Ingredients
The following ingredients have 4 Servings
- 1 head cauliflower (cut in florets)
- 2 tbsp olive oil
- 2 tsp smoked paprika
- 1 tsp cumin
- 1 tsp garlic powder
- 1/4 tsp salt & pepper
- 1 cup white rice
- 2 cups broth
- 2 tbsp cilantro (chopped)
- 1/2 lime (juiced)
- 1 15-ounce can black beans (drained and rinsed)
- 1/2 cup water
- 1/2 tbsp taco seasoning
- 1 cup plain vegan yogurt (or vegan mayo)
- 1-2 chipotle peppers in adobo (diced, to taste)
- 1 tsp adobo sauce (from the chipotle can)
- 1/2 tsp garlic powder
- 1/2 tsp onion powder
- 1/2 lime (juiced)
- salt (to taste)
- pickled onions**
- 1 avocado (sliced)
- lime wedges
- cilantro
Instruction
- Preheat the oven to 425 degrees. Add the cauliflower to a baking sheet and toss with the rest of the cauliflower ingredients. Place in the oven and bake for 25 minutes, flipping halfway.

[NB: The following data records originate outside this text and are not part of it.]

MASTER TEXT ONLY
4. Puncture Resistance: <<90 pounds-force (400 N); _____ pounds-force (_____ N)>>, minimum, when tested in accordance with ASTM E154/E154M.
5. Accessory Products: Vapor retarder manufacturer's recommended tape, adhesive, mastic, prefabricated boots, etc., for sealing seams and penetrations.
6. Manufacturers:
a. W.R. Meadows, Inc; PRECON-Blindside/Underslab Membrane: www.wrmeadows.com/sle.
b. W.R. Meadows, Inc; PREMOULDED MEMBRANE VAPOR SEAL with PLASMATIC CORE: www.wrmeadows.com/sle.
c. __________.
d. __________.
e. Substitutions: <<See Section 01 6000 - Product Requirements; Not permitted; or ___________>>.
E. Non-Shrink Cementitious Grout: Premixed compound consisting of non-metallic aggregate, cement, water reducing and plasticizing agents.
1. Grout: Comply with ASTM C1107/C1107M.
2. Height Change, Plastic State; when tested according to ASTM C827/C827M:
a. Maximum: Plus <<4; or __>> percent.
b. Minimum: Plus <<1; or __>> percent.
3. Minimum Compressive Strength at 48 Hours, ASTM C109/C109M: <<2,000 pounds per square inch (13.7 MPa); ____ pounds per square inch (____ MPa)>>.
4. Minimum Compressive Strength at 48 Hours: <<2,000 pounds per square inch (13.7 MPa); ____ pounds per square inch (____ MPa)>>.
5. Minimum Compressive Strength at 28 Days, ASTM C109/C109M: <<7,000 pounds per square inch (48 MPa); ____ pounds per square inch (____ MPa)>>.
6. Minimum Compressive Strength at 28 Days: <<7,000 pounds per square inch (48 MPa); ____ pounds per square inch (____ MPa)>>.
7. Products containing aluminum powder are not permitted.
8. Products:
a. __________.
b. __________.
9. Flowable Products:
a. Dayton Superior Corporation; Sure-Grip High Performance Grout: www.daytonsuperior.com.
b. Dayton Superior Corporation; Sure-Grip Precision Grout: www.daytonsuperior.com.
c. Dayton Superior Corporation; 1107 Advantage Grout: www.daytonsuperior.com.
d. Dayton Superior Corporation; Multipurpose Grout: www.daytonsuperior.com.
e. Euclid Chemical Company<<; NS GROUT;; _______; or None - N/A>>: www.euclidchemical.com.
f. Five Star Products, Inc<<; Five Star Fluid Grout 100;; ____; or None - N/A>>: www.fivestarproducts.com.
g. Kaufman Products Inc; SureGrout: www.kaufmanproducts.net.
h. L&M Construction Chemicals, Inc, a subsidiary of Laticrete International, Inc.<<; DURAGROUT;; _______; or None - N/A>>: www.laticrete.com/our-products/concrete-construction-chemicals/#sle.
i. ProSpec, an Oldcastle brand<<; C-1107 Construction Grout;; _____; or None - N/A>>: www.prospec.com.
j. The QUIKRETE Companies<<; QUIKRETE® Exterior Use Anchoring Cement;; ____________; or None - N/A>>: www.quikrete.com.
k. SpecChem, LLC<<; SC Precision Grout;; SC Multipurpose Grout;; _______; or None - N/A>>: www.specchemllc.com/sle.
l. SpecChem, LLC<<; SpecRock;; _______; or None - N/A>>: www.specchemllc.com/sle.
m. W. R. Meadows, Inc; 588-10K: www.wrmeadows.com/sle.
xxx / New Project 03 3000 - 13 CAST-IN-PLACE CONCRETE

- Add the rice and broth to a pot. Bring to a boil, then lower heat and simmer until all of the liquid has been absorbed. Before serving, add the cilantro and lime juice to the rice and fluff with a fork.
- Add all of the bean ingredients to a pot. Bring to a boil, then lower the heat. Let some of the water evaporate, then use the back of a wooden spoon to slightly mash the beans. Leave on low heat until ready to serve.
- Combine all of the chipotle sauce ingredients in a bowl and stir to combine. Taste and adjust seasoning as needed. Set aside.
- To assemble, add rice to each bowl and top with beans, cauliflower, chipotle sauce and any other toppings you would like to use.